Continuano a Carcare le proteste per le condizioni disastrose delle strade comunali, sempre più costellate di buche pericolose. Un problema non solo estetico o di semplice disagio, ma una vera e propria minaccia alla sicurezza, soprattutto per gli anziani, già protagonisti di alcuni spiacevoli episodi di caduta.
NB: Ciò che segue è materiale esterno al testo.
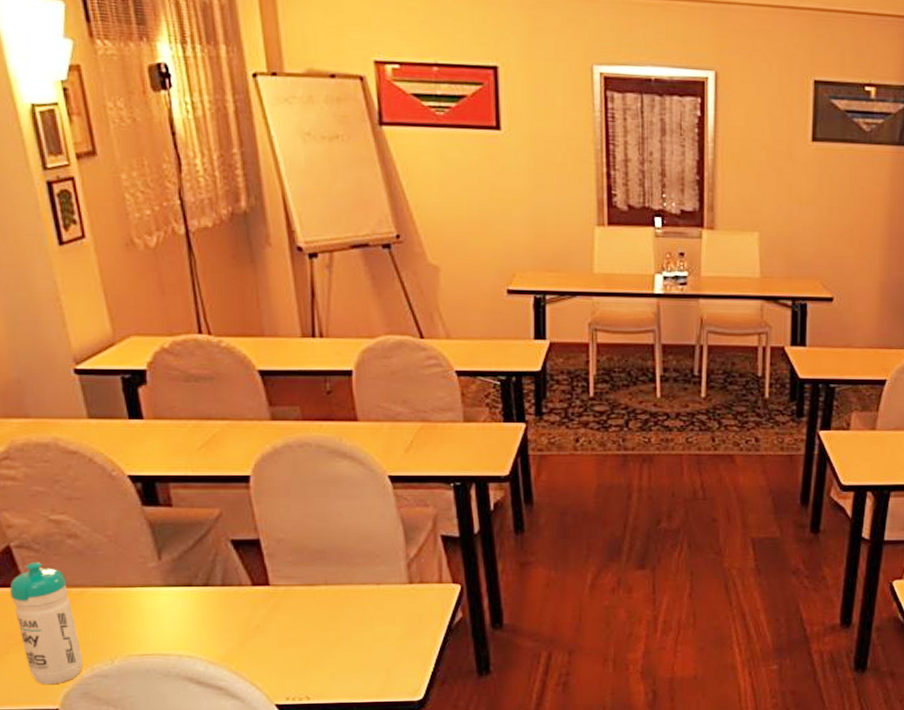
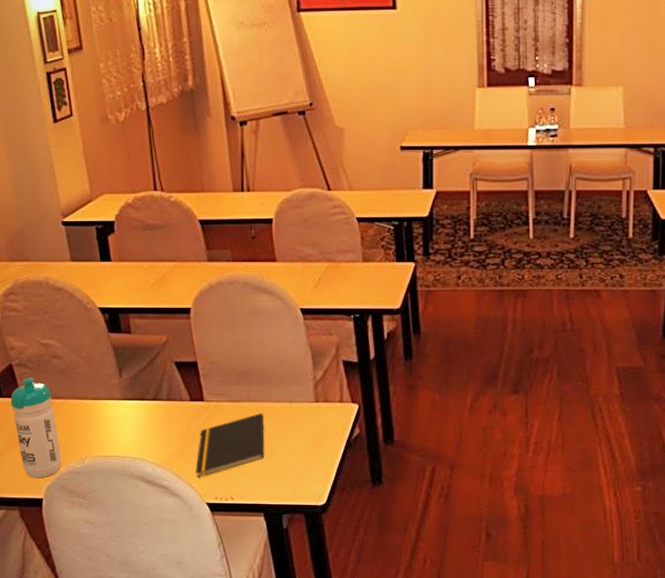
notepad: none [261,597,348,676] -> present [196,412,265,478]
La situazione è stata recentemente evidenziata anche dalla Stampa, che ha raccolto le testimonianze dei cittadini e rilanciato l’allarme. Ma ad esasperare ulteriormente gli animi dei carcaresi sono state le dichiarazioni del Sindaco Rodolfo Mirri, riportate proprio nell’articolo…Esiste effettivamente un problema asfalti che, difatti, stiamo per affrontare, e se chi protesta leggesse i giornali o seguisse le comunicazioni dell’amministrazione comunale o i Consigli comunali, lo saprebbe. Così come saprebbe che non basta fare un post di protesta, per quanto ogni segnalazione deve essere ritenuta utile, perché il problema venga risolto, ma servono soldi e programmazione….
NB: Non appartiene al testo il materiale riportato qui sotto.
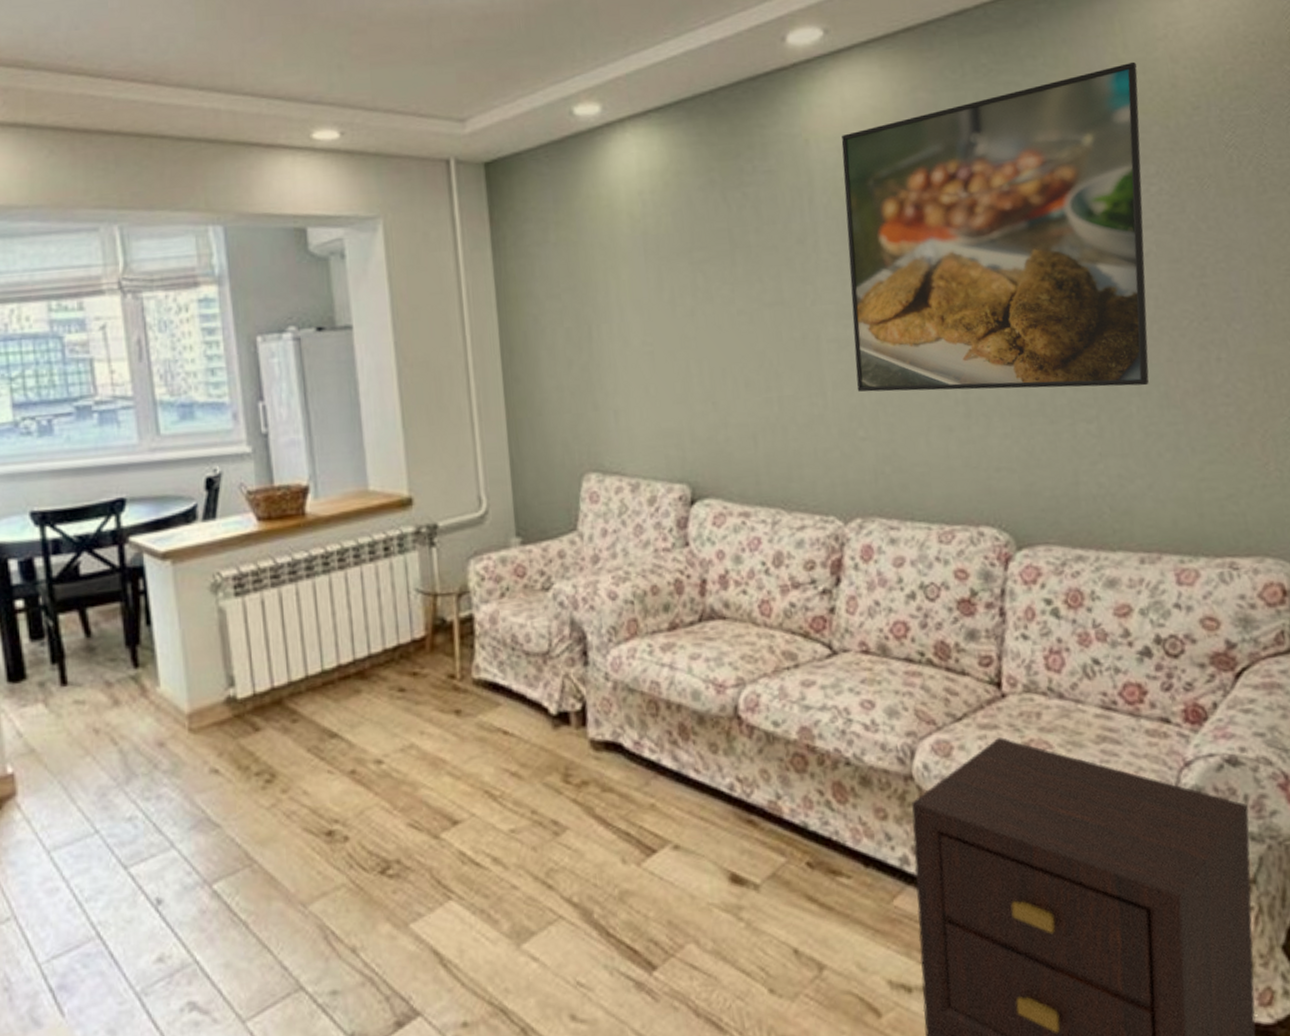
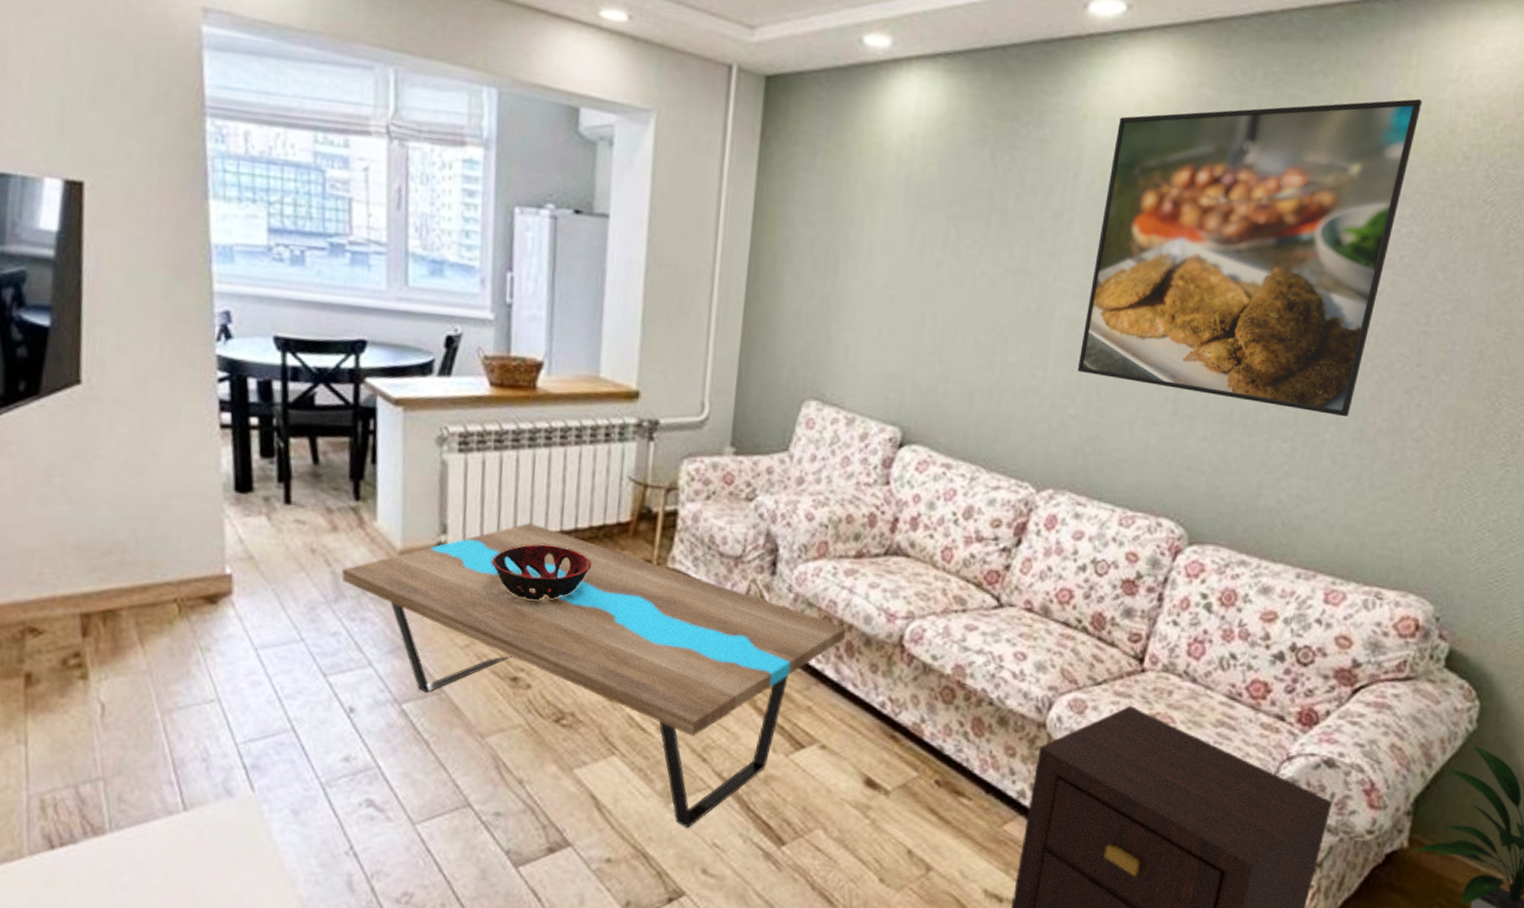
coffee table: none [130,658,677,971] -> present [341,523,847,829]
decorative bowl: none [286,676,393,742] -> present [491,544,592,600]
Una risposta che ha avuto l’effetto di benzina sul fuoco. Molti cittadini si sono sentiti trattati con sufficienza, come se la responsabilità fosse più di chi segnala i problemi che di chi, invece, dovrebbe prevenirli e risolverli.
A rendere ancora più evidente l’autogol politico del primo cittadino è il seguito della sua dichiarazione: Mirri ha infatti spiegato che i fondi necessari sono stati finalmente reperiti grazie all’operazione Dimar — l’apertura del discount Mercatò in località Cirietta.
Tradotto: dopo 24 mesi di mandato, l’amministrazione ammette pubblicamente di non aver ancora programmato né messo in cantiere interventi concreti per la manutenzione ordinaria delle strade, affidandosi solo ora a risorse straordinarie.
Una situazione che i cittadini di Carcare giudicano inaccettabile, soprattutto considerando i rischi per l’incolumità pubblica e i danni materiali già subiti da chi, a proprie spese, ha dovuto riparare i veicoli.
Nel frattempo, buche e proteste continuano a moltiplicarsi. E anche la pazienza sembra ormai essersi esaurita.